Judge allows challenge to law limiting race-related instruction to move forward
A federal judge Friday ruled a university professor, two teachers and a student can move forward with a challenge to a new state law that restricts the way race-related concepts can be taught in classrooms and workplace training.
Chief U.S. District Judge Mark Walker rejected parts of a request by the state to dismiss a constitutional challenge to the law — dubbed by Gov. Ron DeSantis as the “Stop WOKE Act.”
Walker, however, agreed to dismiss claims by the president of a consulting firm that provides diversity training. He also dismissed DeSantis as a defendant.
In the 23-page ruling, he allowed Robert Cassanello, an associate history professor at the University of Central Florida, to pursue claims against the state university system’s Board of Governors. He also allowed teachers Donald Falls and Jill Harper and an incoming kindergarten student identified by the initials RMJ to pursue claims against the State Board of Education.
The plaintiffs filed the lawsuit April 22 after DeSantis signed the law (HB 7), arguing that it violated First Amendment rights and was unconstitutionally vague. They also challenged rules approved last year by the State Board of Education that included banning the use of critical race theory, which is based on the premise that racism is embedded in American society and institutions.
Walker on June 27 rejected requests by the teachers, student and consultant Tammy Hodo for a preliminary injunction to block the law from taking effect July 1. He did not rule on an injunction request by Cassanello, ordering attorneys to file additional briefs. Denial of a preliminary injunction does not end an overall lawsuit.
The state’s motion to dismiss the case focused heavily on whether the plaintiffs had legal standing to challenge the law. Lawyers for the state argued, in part, that the plaintiffs could not show they had suffered an “injury” from the law.
In Friday’s ruling, Walker acknowledged plaintiffs had established standing at this stage in the case by the “thinnest of reeds.”
“To survive further stages of this litigation with more demanding burdens of proof, plaintiffs must supplement the record with evidence supporting standing as this case progresses,” he wrote in a footnote.
But Walker gave detailed explanations about standing for each of the plaintiffs. As an example, he pushed back against arguments by the state that Cassanello, Falls and Harper lacked standing because the Board of Governors and State Board of Education could not directly punish them for violating the law.
“Without question, a defendant can chill speech even if it lacks the power to punish,” Walker wrote. “For example, a defendant could threaten to refer the plaintiff to an entity that has the power to punish the plaintiff. Or a defendant could imply that they will use their official powers — whatever they may be — to retaliate against the plaintiff for speaking. Thus, while defendants raise a relevant consideration, the boards’ lack of authority to directly punish is hardly decisive. At this stage, that makes all the difference. The teachers allege that the boards can pressure their institutions to punish them for speaking. At the motion to dismiss stage, that’s enough.”
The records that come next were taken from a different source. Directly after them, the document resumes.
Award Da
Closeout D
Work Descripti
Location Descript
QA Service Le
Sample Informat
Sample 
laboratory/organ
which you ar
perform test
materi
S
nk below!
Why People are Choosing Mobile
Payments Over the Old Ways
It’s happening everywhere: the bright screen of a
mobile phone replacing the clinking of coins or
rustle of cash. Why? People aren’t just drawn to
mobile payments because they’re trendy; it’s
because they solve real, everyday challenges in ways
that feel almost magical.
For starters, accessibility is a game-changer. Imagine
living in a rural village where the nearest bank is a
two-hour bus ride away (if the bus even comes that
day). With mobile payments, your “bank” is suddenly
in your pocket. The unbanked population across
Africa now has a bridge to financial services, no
Walker, however, agreed with the state’s standing arguments involving Hodo, president of the consulting firm All Things Diverse.
“In her complaint and declaration, plaintiff Hodo has only referenced past clients, and hypothetical future clients, without alleging that she presently has clients impacted by the law,” he wrote.
The law, which was heavily debated during this year’s legislative session, lists a series of race-related concepts that would constitute discrimination if taught in classrooms or in required workplace-training programs.
As an example, part of the law labels instruction discriminatory if it leads people to believe that they bear “responsibility for, or should be discriminated against or receive adverse treatment because of, actions committed in the past by other members of the same race, color, national origin or sex.”
As another example, the law seeks to prohibit instruction that would cause students to “feel guilt, anguish or other forms of psychological distress because of actions, in which the person played no part, committed in the past by other members of the same race, color, national origin or sex.”
Three businesses have filed a separate constitutional challenge to the law. That case also is pending before Walker.